An incredibly hard-working artist who has finally learned how to -- as a true professional -- be “the best every time he stepped in front of a microphone,” as Palmer notes, navigating such a delicate sonic tightrope yields incredible results. The lyrical swing of “Kiss an Angel Good Mornin’” feels as familiar as a lullaby -- just like hearing “Rock-a-bye Baby.” Also, the song’s off-kilter rhyme scheme (“Whenever I chance to meet some old friends on the street / They wonder: How does a man get to be this way? / I've always got a smiling face, anytime and any place / And every time they ask me why, I just smile and say …”) allows for it to worm itself into your cerebellum. In layman’s terms, “Kiss an Angel Good Mornin’” is a song you hear once but is forever unforgettable.
In Alanna Nash’s 2002 book Behind Closed Doors: Talking With The Legends of Country Music, Pride makes a strong allusion to the mainstream blend of “Kiss an Angel Good Mornin’” that captivated audiences worldwide.
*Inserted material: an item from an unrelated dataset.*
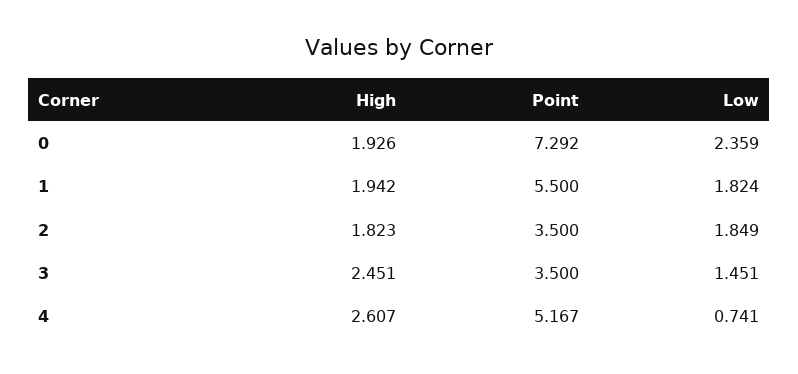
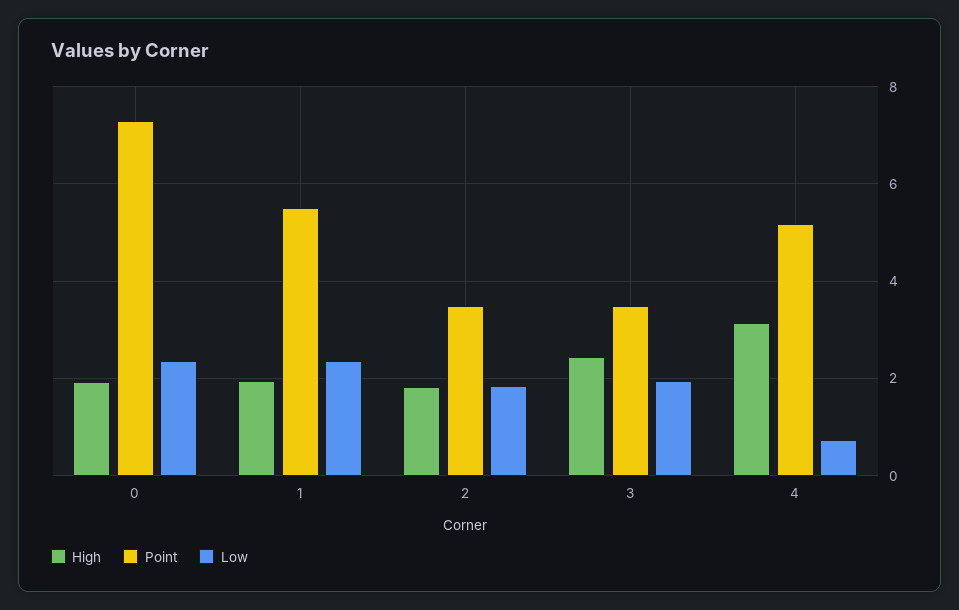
Low, 1: 1.824 -> 2.4
Low, 3: 1.451 -> 2
High, 4: 2.607 -> 3.2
It aligns well with a life well lived, well traveled and, against all odds, successful.
“A lot of so-called experts out there tryin' to put a format together about who's middle-of-the-road, and who's country, and who's contemporary,” says Pride. “But all those kinds of music have been borrowin' from each other for so long that I think it's time to stop punishing one another.”
His quote from before a 2019 performance in Georgia distills that notion to an essence even more vital than the nuances of his craft and the excellence of his groundbreaking legacy.
“I sell lyrics, feelings and emotions,” the icon noted at the time. “Every time I sing a song, that’s what I am trying to do.”